* What you need to do: The required answer is the data below, restated word for word with images omitted.

* Data section:
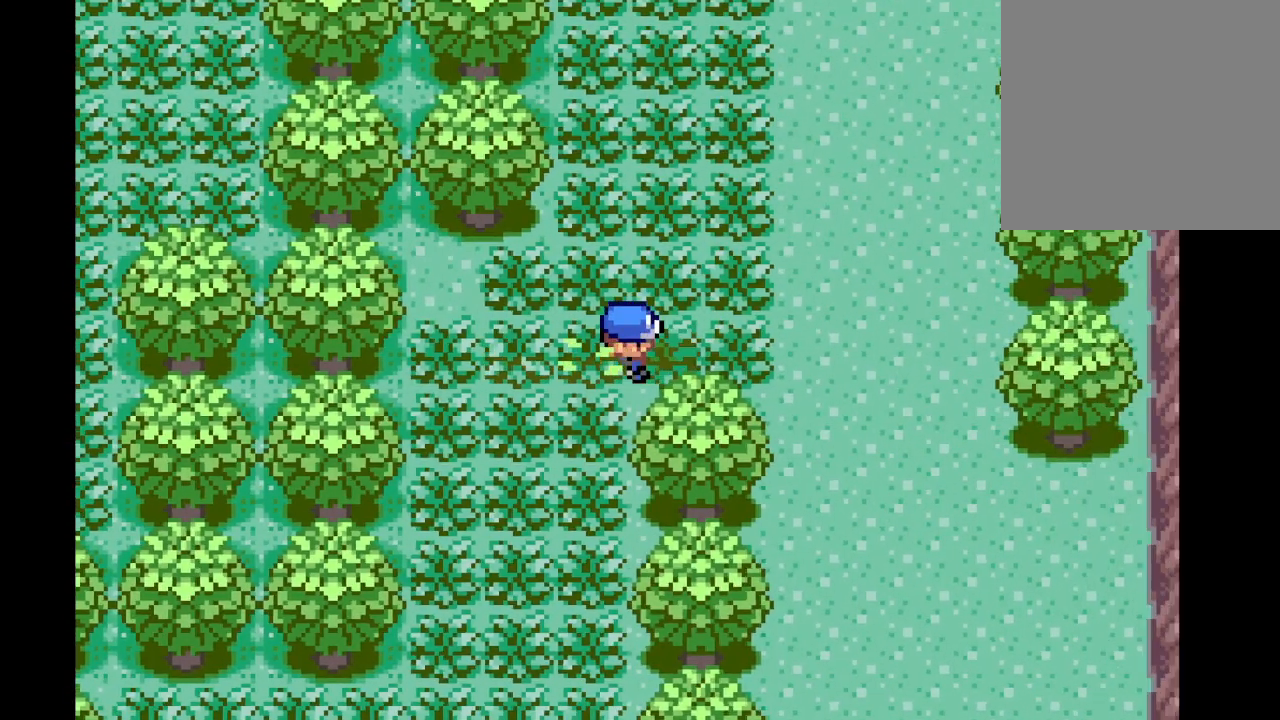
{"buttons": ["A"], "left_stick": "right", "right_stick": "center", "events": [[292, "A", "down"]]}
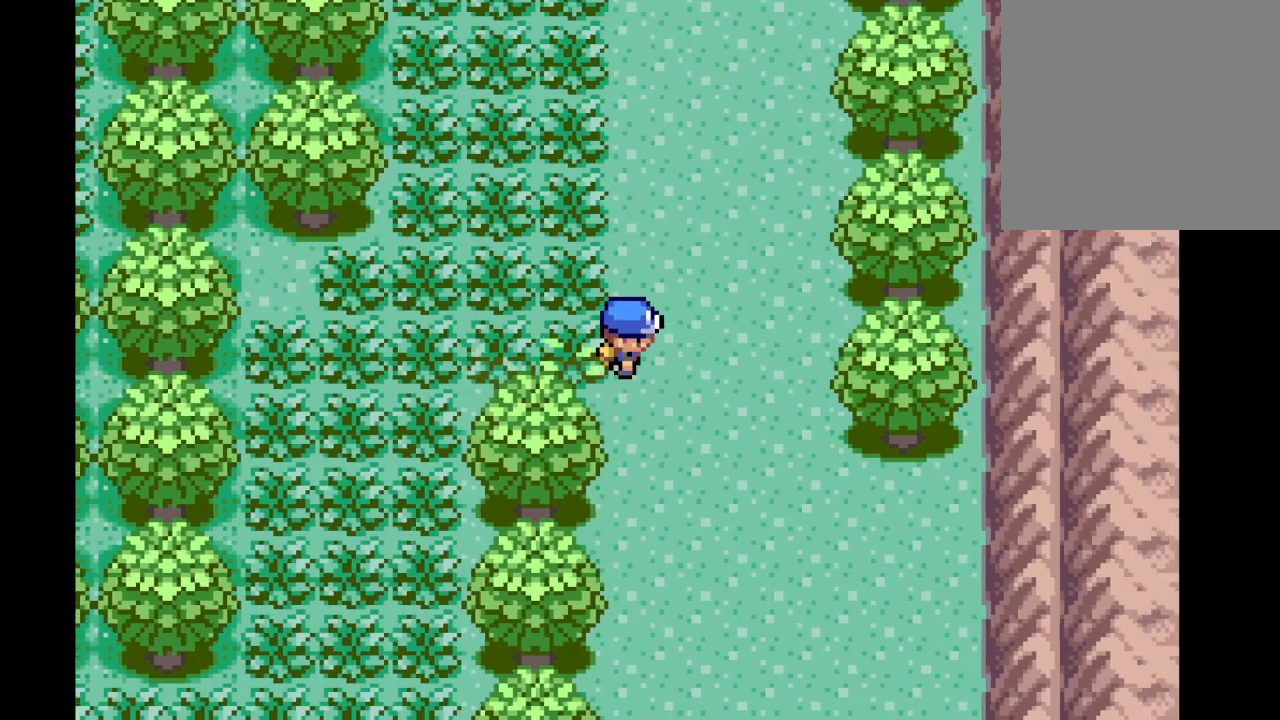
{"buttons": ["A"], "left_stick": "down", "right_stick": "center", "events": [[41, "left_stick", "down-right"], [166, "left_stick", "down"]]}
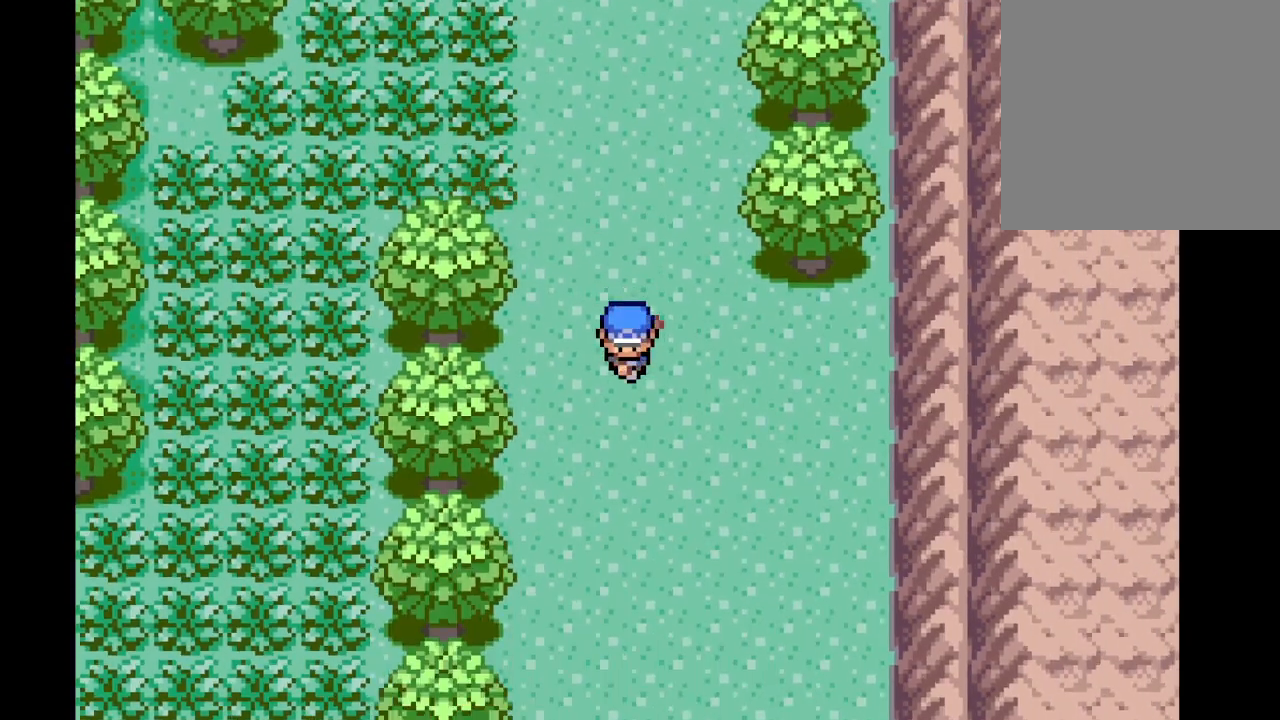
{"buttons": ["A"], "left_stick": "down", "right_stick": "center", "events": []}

* Solution to the exercise:
{"buttons": ["A"], "left_stick": "right", "right_stick": "center", "events": [[292, "A", "down"]]}
{"buttons": ["A"], "left_stick": "down", "right_stick": "center", "events": [[41, "left_stick", "down-right"], [166, "left_stick", "down"]]}
{"buttons": ["A"], "left_stick": "down", "right_stick": "center", "events": []}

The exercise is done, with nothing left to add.